11Par son contenu, l’approche Well-being affecte aussi le bien-être des enseignants, qui, s’il n’est pas affiché, est l’un des objectifs visés. Il n’y a pas d’âge pour apprendre à être, à découvrir qui l’on est, à s’équiper d’outils pour exprimer, identifier et réguler ses émotions, activer ses forces, etc. Permettre cette initiation dès le plus jeune âge, c’est offrir un formidable bagage pour la vie. Qu’attendons-nous, parents, enseignants et éducateurs, pour encourager cet apprentissage ?

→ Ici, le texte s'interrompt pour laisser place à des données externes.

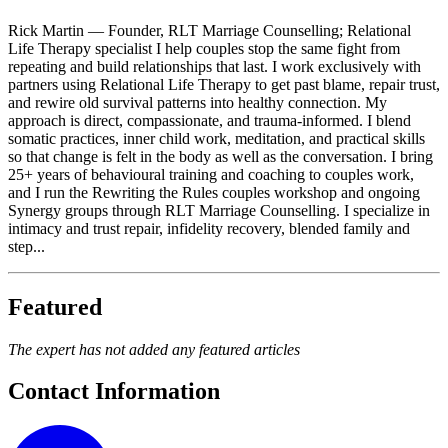
Rick Martin — Founder, RLT Marriage Counselling; Relational
Life Therapy specialist I help couples stop the same fight from
repeating and build relationships that last. I work exclusively with
partners using Relational Life Therapy to get past blame, repair trust,
and rewire old survival patterns into healthy connection. My
approach is direct, compassionate, and trauma-informed. I blend
somatic practices, inner child work, meditation, and practical skills
so that change is felt in the body as well as the conversation. I bring
25+ years of behavioural training and coaching to couples work,
and I run the Rewriting the Rules couples workshop and ongoing
Synergy groups through RLT Marriage Counselling. I specialize in
intimacy and trust repair, infidelity recovery, blended family and
step...
Featured
The expert has not added any featured articles
Contact Information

12« Quand j’étais petit, ma mère m’a dit que le bonheur était la clé de la vie. À l’école, quand on m’a demandé d’écrire ce que je voulais être plus tard, j’ai répondu “heureux”. Ils m’ont dit que je n’avais pas compris la question, je leur ai répondu qu’ils n’avaient pas compris la vie », a dit John Lennon.
Notes
-
[1]
Personal well-being lessons for secondary schools: Positive psychology in action for 11 to 14 year olds, d’Ilona Boniwell et Lucy Ryan (éd. McGraw-Hill Education, 2012).
-
[2]
Né en 2015, ScholaVie propose des programmes d’éducation positive, des outils et des formations pour développer le bien-être de l’enfant et de l’adolescent, à l’école ou en famille.
Site : www.scholavie.fr -
[3]
« Bien-être et motivation scolaire », de Fabien Fenouillet, actes du Congrès francophone de psychologie positive des 21 et 22 novembre 2013 (Université de Lorraine).
-
[4]
Ce programme en 10 modules mensuels s’adresse à tous : parents, éducateurs, psychologues, etc. Renseignements sur scholavie.fr
-
[5]
Aujourd’hui, 26 classes de l’établissement bénéficient de nos programmes. Le programme Well-being concerne 19 classes du CM1 à la sixième, le programme de résilience 7 classes de cinquième. En France, une dizaine d’écoles les met actuellement en pratique.